Wikipedia
The 'Wikipedia' logo is seen on a tablet screen on Dec. 4, 2012 in Paris. Getty Images /AFP PHOTO / LIONEL BONAVENTURE

A reporter who recently wrote about hedge fund billionaire and Trump supporter Robert Mercer’s connections to white nationalists seems to have been targeted in the vandalization of a Wikipedia page belonging to Phineas Gage, an American railroad foreman who lived in the nineteenth century.

If you navigate to Wikipedia page for Phineas Gage, its shows a message which reads, “I have evidence that @Bernstein is responsible for at least six rapes in the past year, three of which were children. We ask that you help spread the word to bring down this monster. Thank You.” The message is then attributed to WikiLeaks and anti-trolling organization GNAA and also uses the MeToo hashtag which has been used by victims of sexual abuse on Twitter.

The message refers to Joseph Bernstein who works as a senior technology reporter for BuzzFeed.

The Wikipedia page was hacked but there were no indications of why Gage’s page was chosen.
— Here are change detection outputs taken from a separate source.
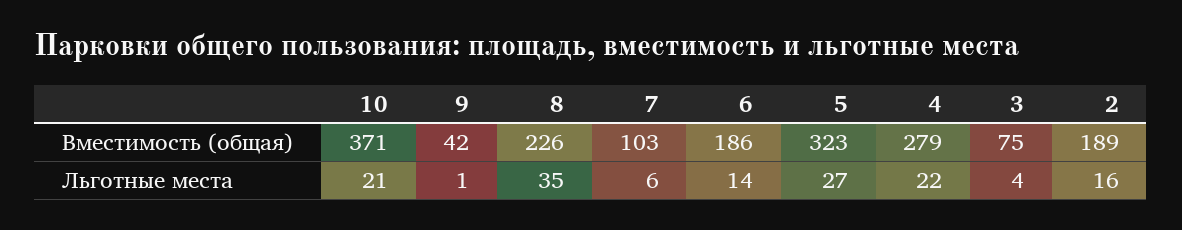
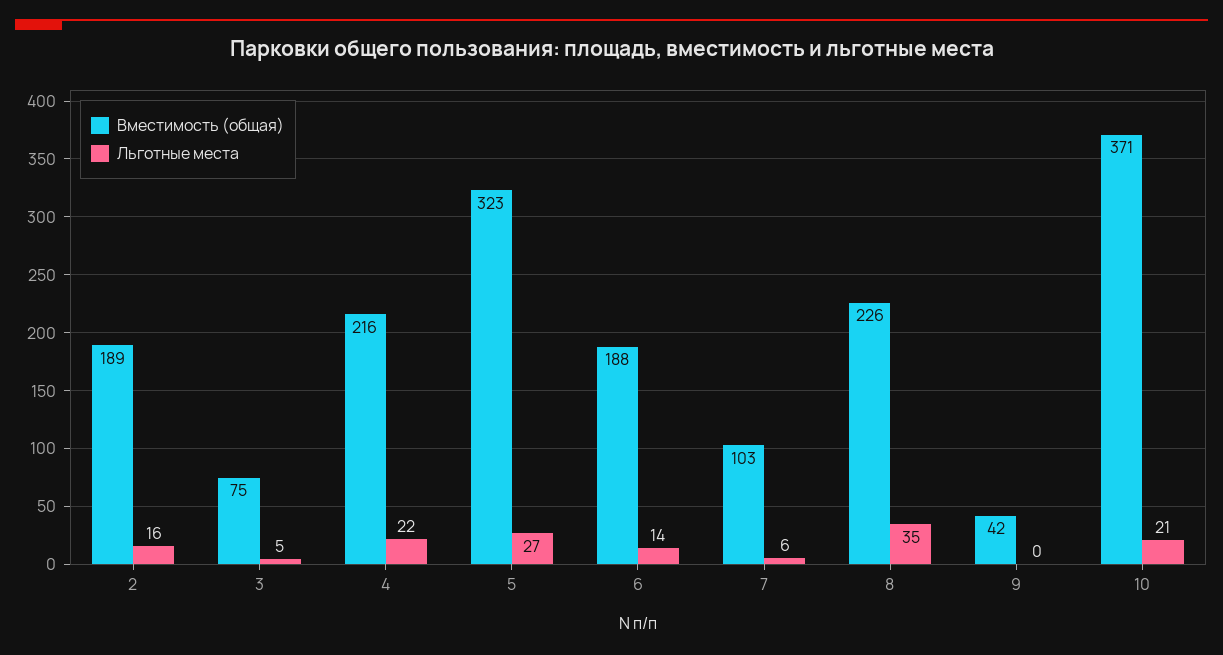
  {
    "Вместимость (общая)": {
      "10": 371,
      "9": 42,
      "8": 226,
      "7": 103,
-     "6": 186,
+     "6": 188,
      "5": 323,
-     "4": 279,
+     "4": 216,
      "3": 75,
      "2": 189
    },
    "Льготные места": {
      "10": 21,
-     "9": 1,
+     "9": 0,
      "8": 35,
      "7": 6,
      "6": 14,
      "5": 27,
      "4": 22,
-     "3": 4,
+     "3": 5,
      "2": 16
    }
  }

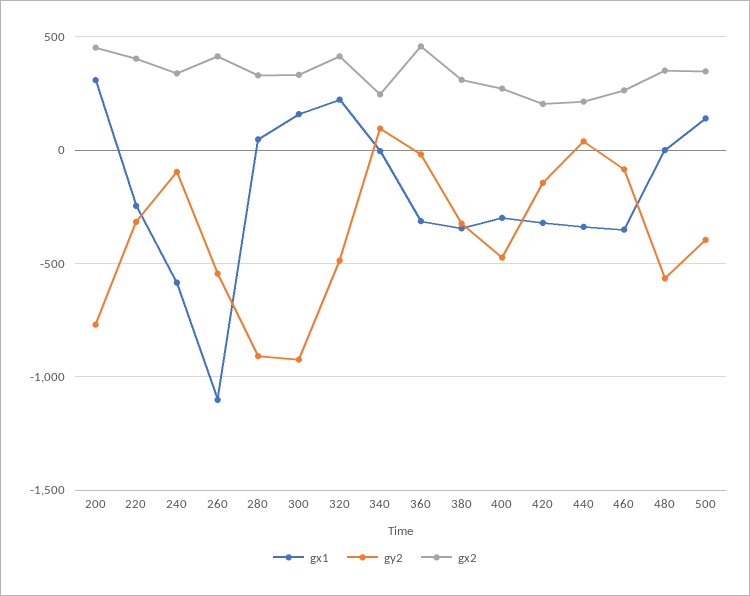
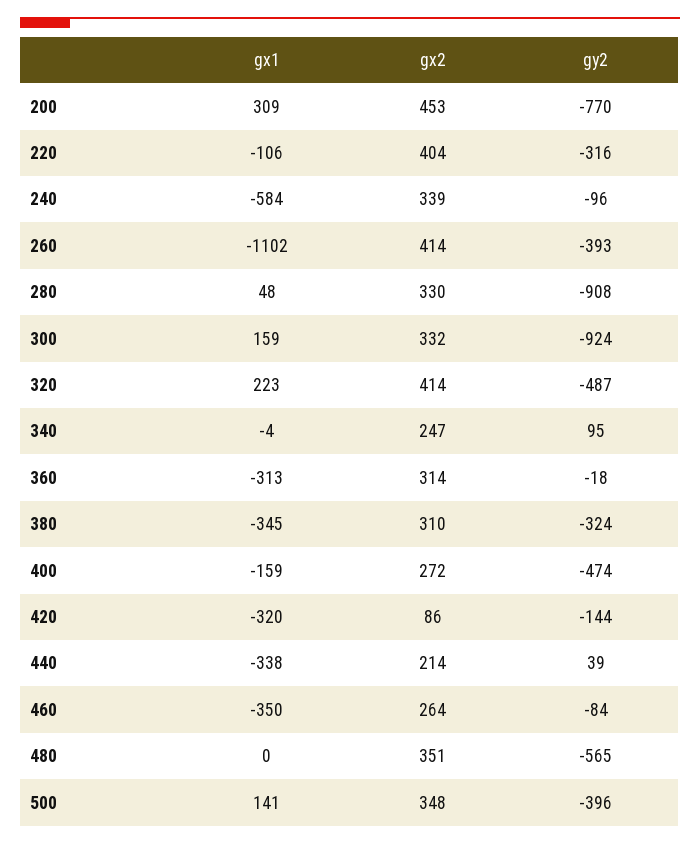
  {
    "gx1": {
      "200": 309,
-     "220": -250,
+     "220": -106,
      "240": -584,
      "260": -1102,
      "280": 48,
      "300": 159,
      "320": 223,
      "340": -4,
      "360": -313,
      "380": -345,
-     "400": -300,
+     "400": -159,
      "420": -320,
      "440": -338,
      "460": -350,
      "480": 0,
      "500": 141
    },
    "gy2": {
      "200": -770,
      "220": -316,
      "240": -96,
-     "260": -550,
+     "260": -393,
      "280": -908,
      "300": -924,
      "320": -487,
      "340": 95,
      "360": -18,
      "380": -324,
      "400": -474,
      "420": -144,
      "440": 39,
      "460": -84,
      "480": -565,
      "500": -396
    },
    "gx2": {
      "200": 453,
      "220": 404,
      "240": 339,
      "260": 414,
      "280": 330,
      "300": 332,
      "320": 414,
      "340": 247,
-     "360": 450,
+     "360": 314,
      "380": 310,
      "400": 272,
-     "420": 200,
+     "420": 86,
      "440": 214,
      "460": 264,
      "480": 351,
      "500": 348
    }
  }

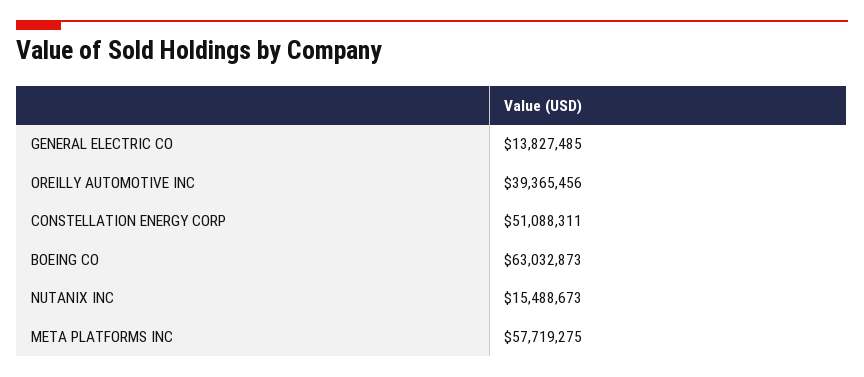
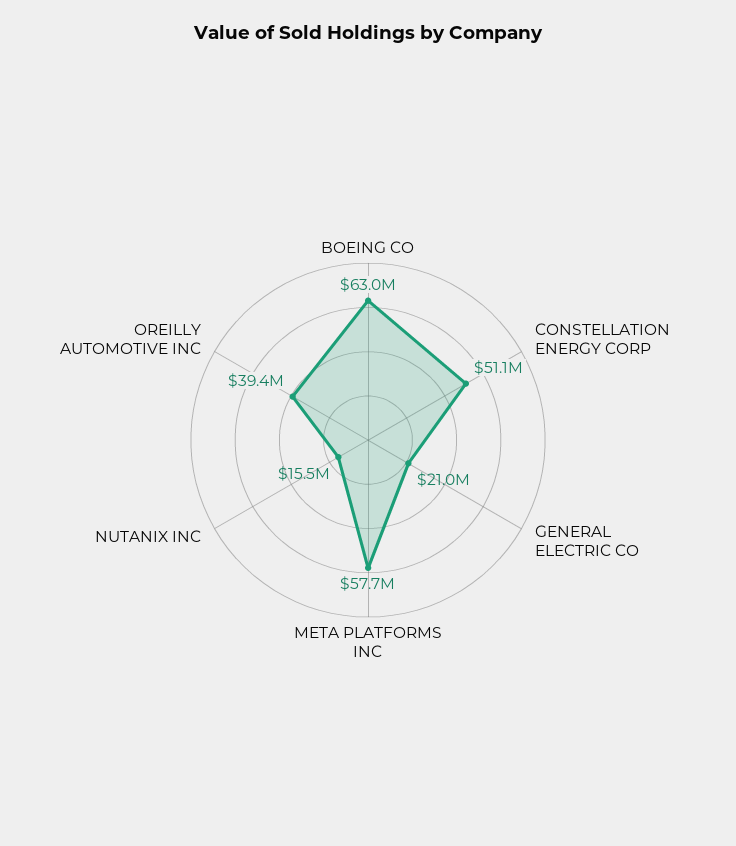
  {
-   "GENERAL ELECTRIC CO": 13827485,
+   "GENERAL ELECTRIC CO": 21000000,
    "OREILLY AUTOMOTIVE INC": 39365456,
    "CONSTELLATION ENERGY CORP": 51088311,
    "BOEING CO": 63032873,
    "NUTANIX INC": 15488673,
    "META PLATFORMS INC": 57719275
  }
There seems to be no apparent connection between Bernstein and Gage, who worked for the American railroad in 1845. He is considered the most famous patient of neurology since while working for the railroad an iron rod pierced through his head, destroying much of his brain's left frontal lobe. Gage is famous for miraculously surviving the fatal seeming injury.

At the time of writing this report, the page had been repaired, but here is the snapshot of the hacked page:

Wikipedia page hacked
The message posted on the hacked page accuses Buzzfeed reporter, Joe Bernstein. Wikipedia

Bernstein generally writes articles on tech, but his past five stories seem to have been targeting the extreme right.

All the stories are linked to a BuzzFeed story published on Oct. 6, accusing right-wing publication Breitbart of channelling white nationalist hatred, even though the executive chairman of the publication and former White House chief strategist, Steve Bannon, has insisted that “there's no room in American society for neo-Nazis, neo-Confederates, and the KKK.”

The report cites some emails and documents obtained from anonymous sources linked to Breitbart as evidence.

“These new emails and documents, however, clearly show that Breitbart does more than tolerate the most hate-filled, racist voices of the alt-right. It thrives on them, fueling and being fueled by some of the most toxic beliefs on the political spectrum — and clearing the way for them to enter the American mainstream,” Bernstein had written in the article titled “Alt-White: How the Breitbart machine laundered racist hate.”

Following the revelations, Bannon fired Milo Yiannopoulos, the site’s tech editor. The story further linked hedge fund billionaire Robert Mercer, who partly owns Breitbart, to white nationalists.

“These documents chart the Breitbart alt-right universe. They reveal how the website — and, in particular, Yiannopoulos — links the Mercer family, the billionaires who fund Breitbart, to underpaid trolls who fill it with provocative content, and to extremists striving to create a white ethnostate,” the story claims.

The story further accuses Mercer of funding other extreme right wing enterprises.

Bernstein’s most recent article also targeted Mercer, who had chosen to step down from his position as the co-CEO of Renaissance Technologies, his hedge fund company. It stands among the world’s most powerful hedge funds and is valued at $50 billion.

The forces at work here are not yet evident. However, it does not seem the work of WikiLeaks since the organization generally targets government officials rather than journalists.